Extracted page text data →

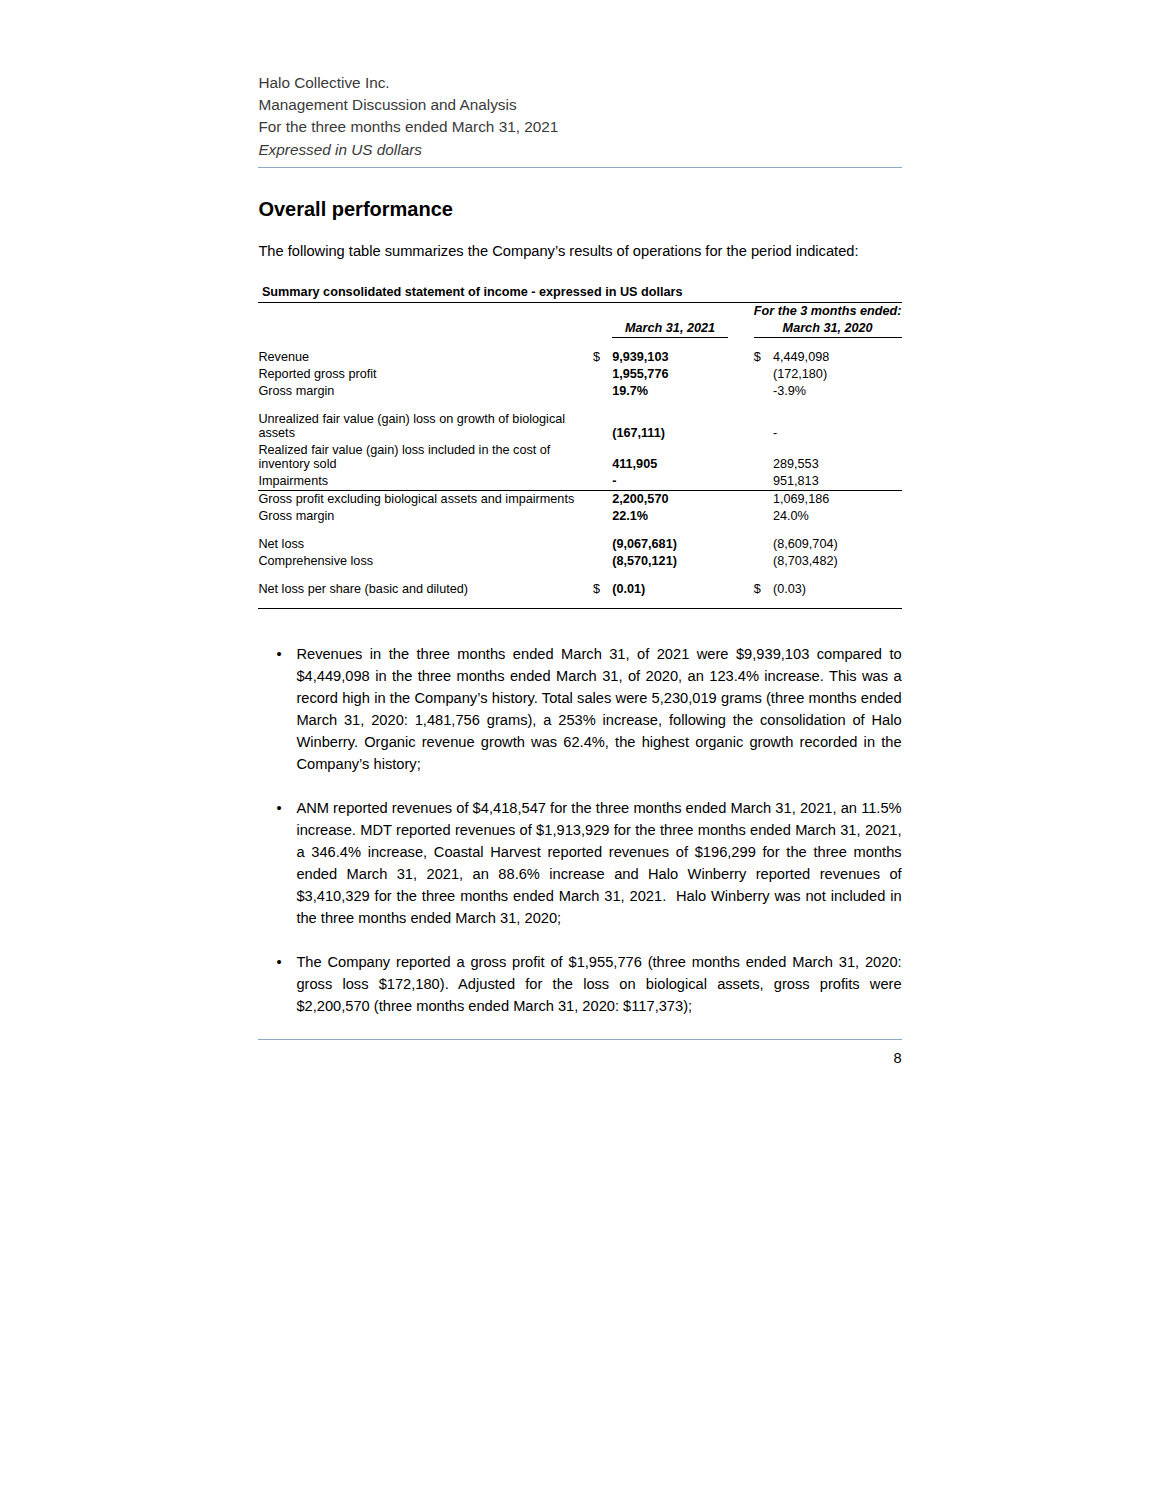Halo Collective Inc.
Management Discussion and Analysis
For the three months ended March 31, 2021
Expressed in US dollars
Overall performance
The following table summarizes the Company’s results of operations for the period indicated:
Summary consolidated statement of income - expressed in US dollars
| | | | | For the 3 months ended: |
| | | March 31, 2021 | | March 31, 2020 |
| Revenue | $ | 9,939,103 | | $ | 4,449,098 |
| Reported gross profit | | 1,955,776 | | | (172,180) |
| Gross margin | | 19.7% | | | -3.9% |
| Unrealized fair value (gain) loss on growth of biological assets | | (167,111) | | | - |
| Realized fair value (gain) loss included in the cost of inventory sold | | 411,905 | | | 289,553 |
| Impairments | | - | | | 951,813 |
| Gross profit excluding biological assets and impairments | | 2,200,570 | | | 1,069,186 |
| Gross margin | | 22.1% | | | 24.0% |
| Net loss | | (9,067,681) | | | (8,609,704) |
| Comprehensive loss | | (8,570,121) | | | (8,703,482) |
| Net loss per share (basic and diluted) | $ | (0.01) | | $ | (0.03) |
Revenues in the three months ended March 31, of 2021 were $9,939,103 compared to $4,449,098 in the three months ended March 31, of 2020, an 123.4% increase. This was a record high in the Company’s history. Total sales were 5,230,019 grams (three months ended March 31, 2020: 1,481,756 grams), a 253% increase, following the consolidation of Halo Winberry. Organic revenue growth was 62.4%, the highest organic growth recorded in the Company’s history;
ANM reported revenues of $4,418,547 for the three months ended March 31, 2021, an 11.5% increase. MDT reported revenues of $1,913,929 for the three months ended March 31, 2021, a 346.4% increase, Coastal Harvest reported revenues of $196,299 for the three months ended March 31, 2021, an 88.6% increase and Halo Winberry reported revenues of $3,410,329 for the three months ended March 31, 2021. Halo Winberry was not included in the three months ended March 31, 2020;
The Company reported a gross profit of $1,955,776 (three months ended March 31, 2020: gross loss $172,180). Adjusted for the loss on biological assets, gross profits were $2,200,570 (three months ended March 31, 2020: $117,373);
8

TASK TO CARRY OUT →
Copy the records above exactly, beginning at the line that contains "months ended: |" and stopping after the line that contains "(0.01) | | $ | (0.03) |".

ANSWER →
| | | | | For the 3 months ended: |
| | | March 31, 2021 | | March 31, 2020 |
| Revenue | $ | 9,939,103 | | $ | 4,449,098 |
| Reported gross profit | | 1,955,776 | | | (172,180) |
| Gross margin | | 19.7% | | | -3.9% |
| Unrealized fair value (gain) loss on growth of biological assets | | (167,111) | | | - |
| Realized fair value (gain) loss included in the cost of inventory sold | | 411,905 | | | 289,553 |
| Impairments | | - | | | 951,813 |
| Gross profit excluding biological assets and impairments | | 2,200,570 | | | 1,069,186 |
| Gross margin | | 22.1% | | | 24.0% |
| Net loss | | (9,067,681) | | | (8,609,704) |
| Comprehensive loss | | (8,570,121) | | | (8,703,482) |
| Net loss per share (basic and diluted) | $ | (0.01) | | $ | (0.03) |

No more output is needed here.